If a line in the records below contains the word "Астрахань", copy it.

**** Data extract

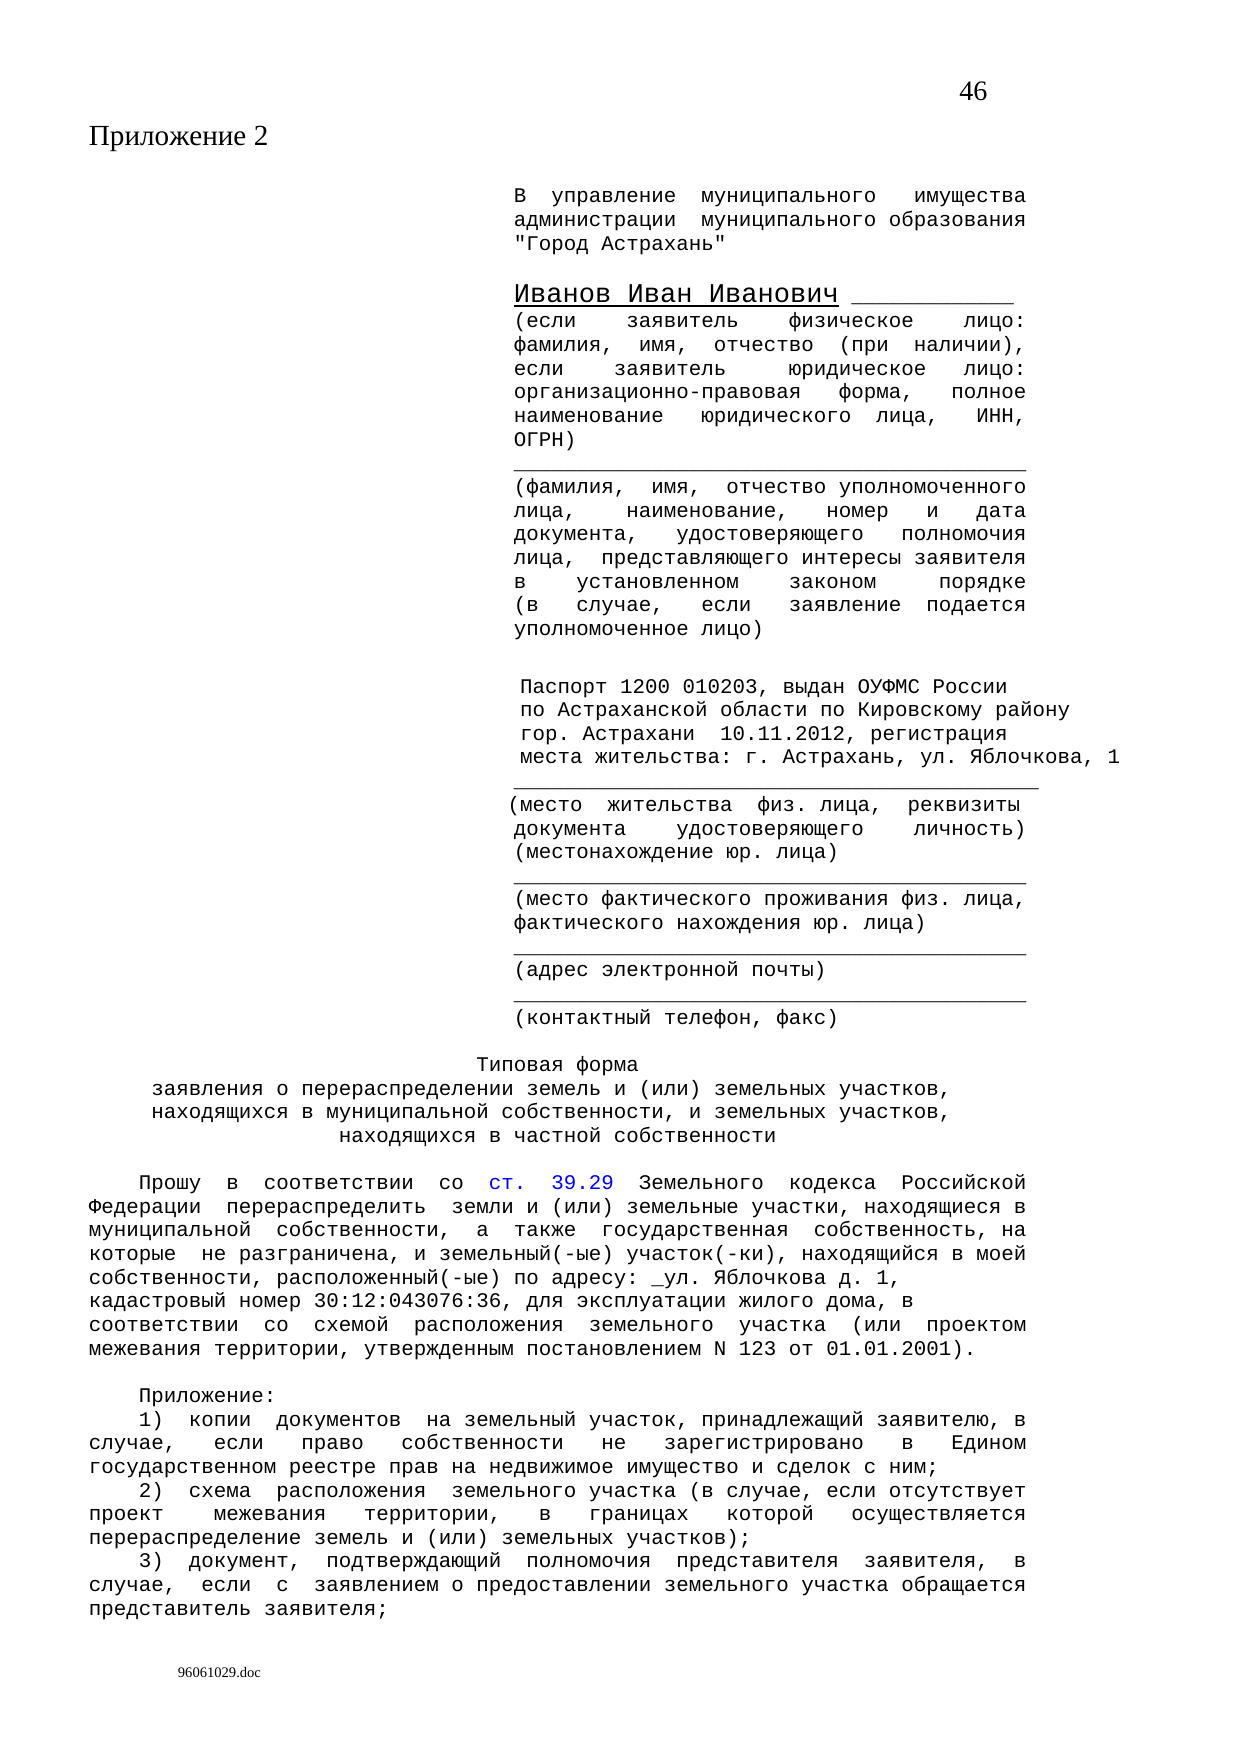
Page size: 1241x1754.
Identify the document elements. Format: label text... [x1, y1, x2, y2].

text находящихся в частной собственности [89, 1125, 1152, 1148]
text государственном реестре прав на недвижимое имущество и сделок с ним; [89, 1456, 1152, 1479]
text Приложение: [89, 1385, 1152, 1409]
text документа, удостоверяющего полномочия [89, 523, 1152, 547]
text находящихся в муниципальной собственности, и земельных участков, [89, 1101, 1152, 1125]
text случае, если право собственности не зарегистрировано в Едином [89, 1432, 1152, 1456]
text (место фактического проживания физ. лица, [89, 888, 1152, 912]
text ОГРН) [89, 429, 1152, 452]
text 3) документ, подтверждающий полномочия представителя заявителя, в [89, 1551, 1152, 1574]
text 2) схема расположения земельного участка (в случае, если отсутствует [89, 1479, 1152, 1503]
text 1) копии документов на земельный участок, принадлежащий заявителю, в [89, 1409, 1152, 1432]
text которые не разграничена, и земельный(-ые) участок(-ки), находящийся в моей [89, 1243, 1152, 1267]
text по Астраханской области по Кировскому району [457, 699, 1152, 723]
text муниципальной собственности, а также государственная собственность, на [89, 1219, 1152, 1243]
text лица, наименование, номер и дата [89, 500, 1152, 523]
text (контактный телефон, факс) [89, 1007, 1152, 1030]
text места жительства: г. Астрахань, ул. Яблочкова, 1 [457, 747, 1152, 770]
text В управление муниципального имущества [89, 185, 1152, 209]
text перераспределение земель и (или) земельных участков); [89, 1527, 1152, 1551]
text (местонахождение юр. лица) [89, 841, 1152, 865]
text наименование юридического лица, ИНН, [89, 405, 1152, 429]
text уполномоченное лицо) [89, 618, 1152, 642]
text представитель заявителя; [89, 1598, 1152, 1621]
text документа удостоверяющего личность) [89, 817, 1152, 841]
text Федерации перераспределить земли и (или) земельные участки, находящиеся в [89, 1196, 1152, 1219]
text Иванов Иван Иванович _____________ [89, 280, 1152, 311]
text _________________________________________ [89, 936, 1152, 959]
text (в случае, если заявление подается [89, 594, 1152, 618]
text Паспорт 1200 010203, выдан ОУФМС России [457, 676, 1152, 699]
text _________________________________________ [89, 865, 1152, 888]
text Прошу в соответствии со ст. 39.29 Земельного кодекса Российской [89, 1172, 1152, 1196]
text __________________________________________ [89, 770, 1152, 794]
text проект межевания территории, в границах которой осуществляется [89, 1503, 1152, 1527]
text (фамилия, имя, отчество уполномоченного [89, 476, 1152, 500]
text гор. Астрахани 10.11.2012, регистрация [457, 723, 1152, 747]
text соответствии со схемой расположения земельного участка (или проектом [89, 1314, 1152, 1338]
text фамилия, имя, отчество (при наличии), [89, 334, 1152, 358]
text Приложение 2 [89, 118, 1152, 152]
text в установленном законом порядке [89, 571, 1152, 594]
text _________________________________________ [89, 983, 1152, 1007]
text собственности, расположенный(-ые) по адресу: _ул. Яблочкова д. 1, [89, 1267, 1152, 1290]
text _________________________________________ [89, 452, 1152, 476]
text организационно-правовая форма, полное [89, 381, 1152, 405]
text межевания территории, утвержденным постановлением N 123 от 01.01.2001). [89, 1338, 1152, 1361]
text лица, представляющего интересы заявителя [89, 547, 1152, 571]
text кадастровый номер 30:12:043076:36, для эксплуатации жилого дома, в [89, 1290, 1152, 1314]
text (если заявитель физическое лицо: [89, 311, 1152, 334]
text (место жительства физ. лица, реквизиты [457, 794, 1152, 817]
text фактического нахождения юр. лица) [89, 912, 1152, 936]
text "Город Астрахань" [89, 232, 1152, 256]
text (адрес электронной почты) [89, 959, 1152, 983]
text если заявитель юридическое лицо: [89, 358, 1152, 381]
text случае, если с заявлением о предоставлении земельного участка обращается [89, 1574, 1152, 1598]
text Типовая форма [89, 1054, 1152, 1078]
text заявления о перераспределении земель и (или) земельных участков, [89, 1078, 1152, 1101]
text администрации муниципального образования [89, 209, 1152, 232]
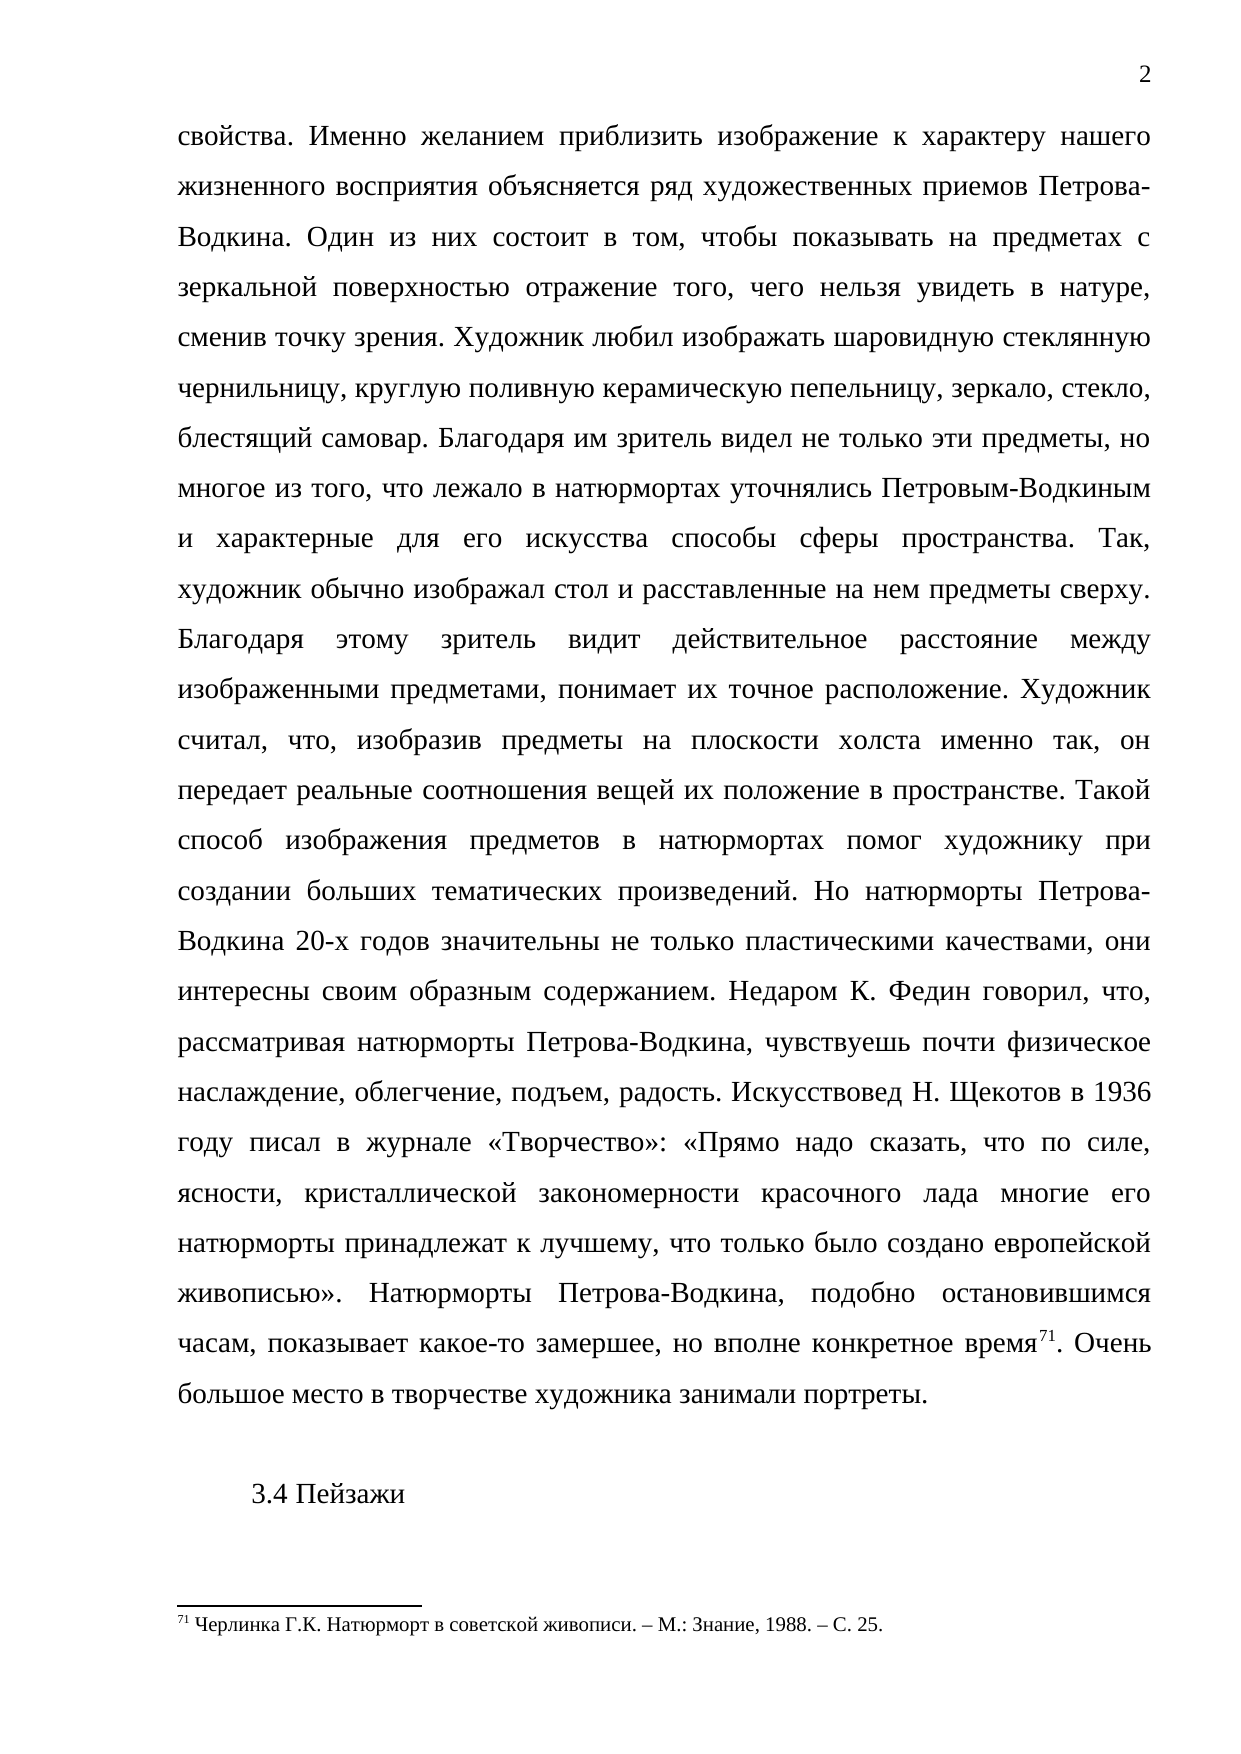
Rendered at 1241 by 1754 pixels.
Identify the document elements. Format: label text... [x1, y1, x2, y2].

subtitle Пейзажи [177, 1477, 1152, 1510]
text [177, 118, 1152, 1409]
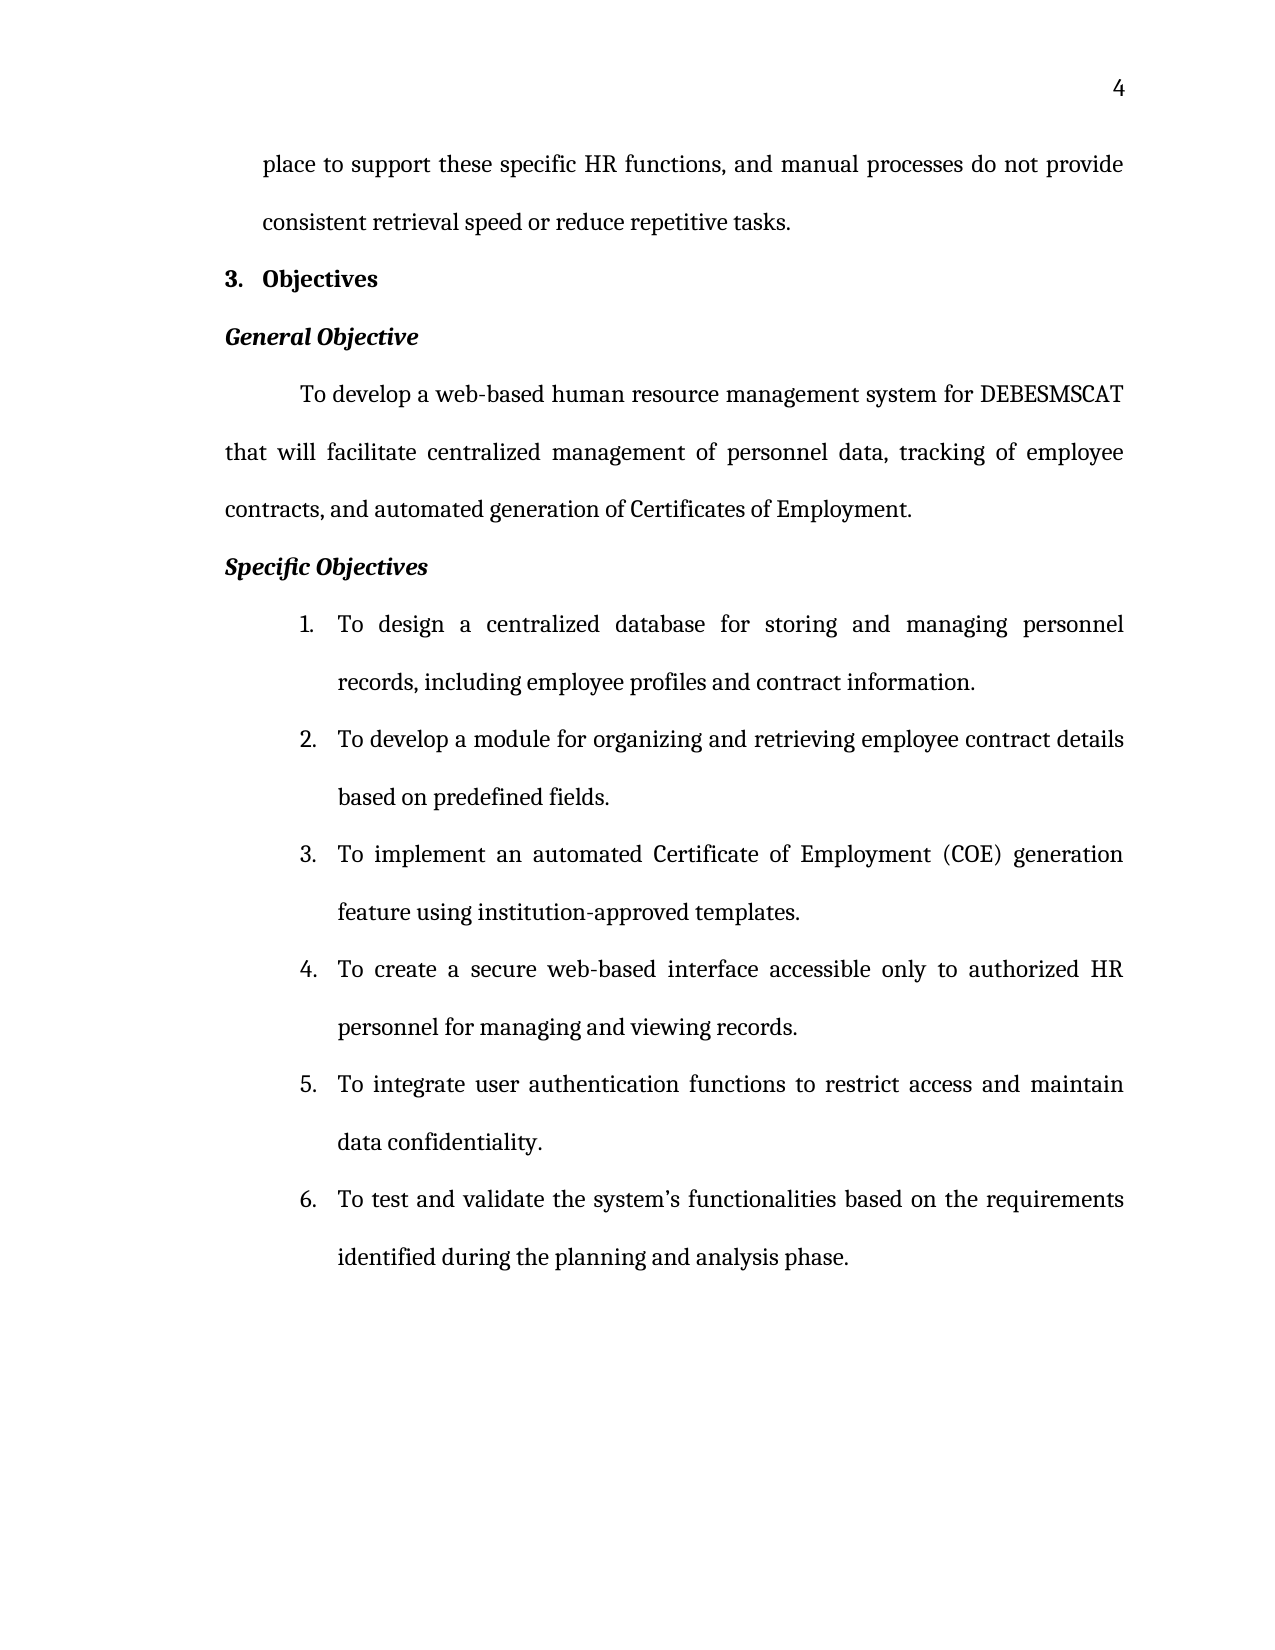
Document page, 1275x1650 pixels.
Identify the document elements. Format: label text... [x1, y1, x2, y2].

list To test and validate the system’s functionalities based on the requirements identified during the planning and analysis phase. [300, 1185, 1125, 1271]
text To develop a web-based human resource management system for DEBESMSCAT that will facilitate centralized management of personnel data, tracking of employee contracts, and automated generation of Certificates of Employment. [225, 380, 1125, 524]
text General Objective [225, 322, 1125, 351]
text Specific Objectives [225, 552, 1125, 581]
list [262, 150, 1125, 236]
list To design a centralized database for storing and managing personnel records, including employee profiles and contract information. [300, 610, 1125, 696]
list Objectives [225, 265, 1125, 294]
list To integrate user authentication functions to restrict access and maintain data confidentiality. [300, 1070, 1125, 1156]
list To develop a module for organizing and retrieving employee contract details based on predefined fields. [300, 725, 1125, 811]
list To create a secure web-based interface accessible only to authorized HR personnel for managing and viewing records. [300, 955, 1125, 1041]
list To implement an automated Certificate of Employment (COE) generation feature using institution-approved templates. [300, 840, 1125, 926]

********

## Result
text места жительства: г. Астрахань, ул. Яблочкова, 1 [457, 747, 1152, 770]
text "Город Астрахань" [89, 232, 1152, 256]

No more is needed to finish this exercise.